Come la sezione dei romanzi editi anche i racconti ci presentano una estrema varietà di temi, di generi letterari, di opzioni stilistiche. E come l’altr’anno, con la prima edizione del premio, la loro pubblicazione sarà una specie di narrazione polifonica, capillare e dal basso, che ci dà immediatamente il polso del variegato mondo del lavoro, e che oggi dovrebbero obbligatoriamente leggere politici, amministratori, operatori sociali e sindacali, giornalisti e sociologi.

Massimiliano Smeriglio, presente alla premiazione, ha auspicato una letteratura capace di svincolarsi dalla cosiddetta autofiction e da una sterile autoreferenzialità intimistica. Landini ha puntualizzato che la letteratura del lavoro non solo “ci informa” – attraverso un lavoro prezioso di documentazione e inchiesta – ma genera bellezza! In che senso? Torniamo alla funzione specifica della letteratura, quella di dire la verità.
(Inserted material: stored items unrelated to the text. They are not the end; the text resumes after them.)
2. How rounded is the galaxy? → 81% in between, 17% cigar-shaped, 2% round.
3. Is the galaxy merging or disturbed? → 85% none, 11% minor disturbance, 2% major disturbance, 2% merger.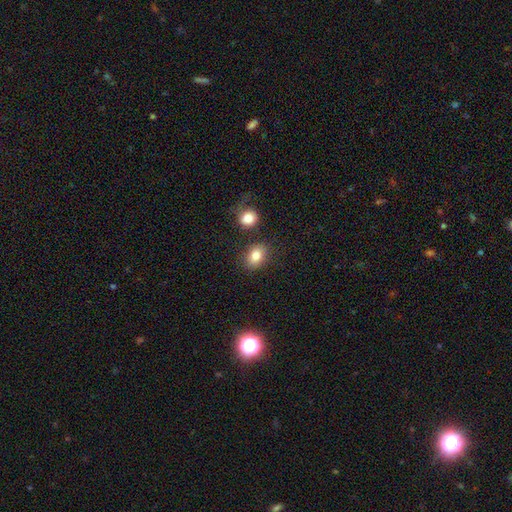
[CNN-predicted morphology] smooth_or_featured: smooth (p=0.81) [alt: star or artifact p=0.10]
how_rounded: in between (p=0.71) [alt: round p=0.27]
merging: none (p=0.78) [alt: minor disturbance p=0.11]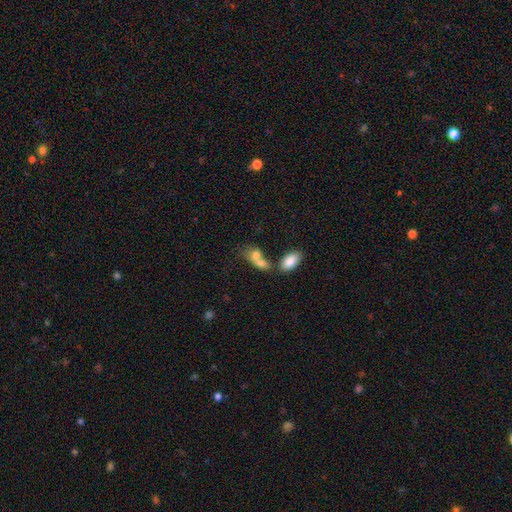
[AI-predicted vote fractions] The model was most divided on "merging": merger: 61%, none: 23%, minor disturbance: 9%, major disturbance: 7%. More confident: how rounded — in between (74%); smooth or featured — smooth (74%).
Il racconto della condizione operaia – non solo della solidarietà e condivisione ma anche della sofferenza, della alienazione, della perdita di diritti – nel momento in cui si fa letteratura diventa “forma”, capace di coinvolgere ed emozionare ogni lettore: acquista un valore universale ed è destinata a restare nel tempo. Dunque è un racconto “bello” – dell’universo lavorativo – in quanto “vero”.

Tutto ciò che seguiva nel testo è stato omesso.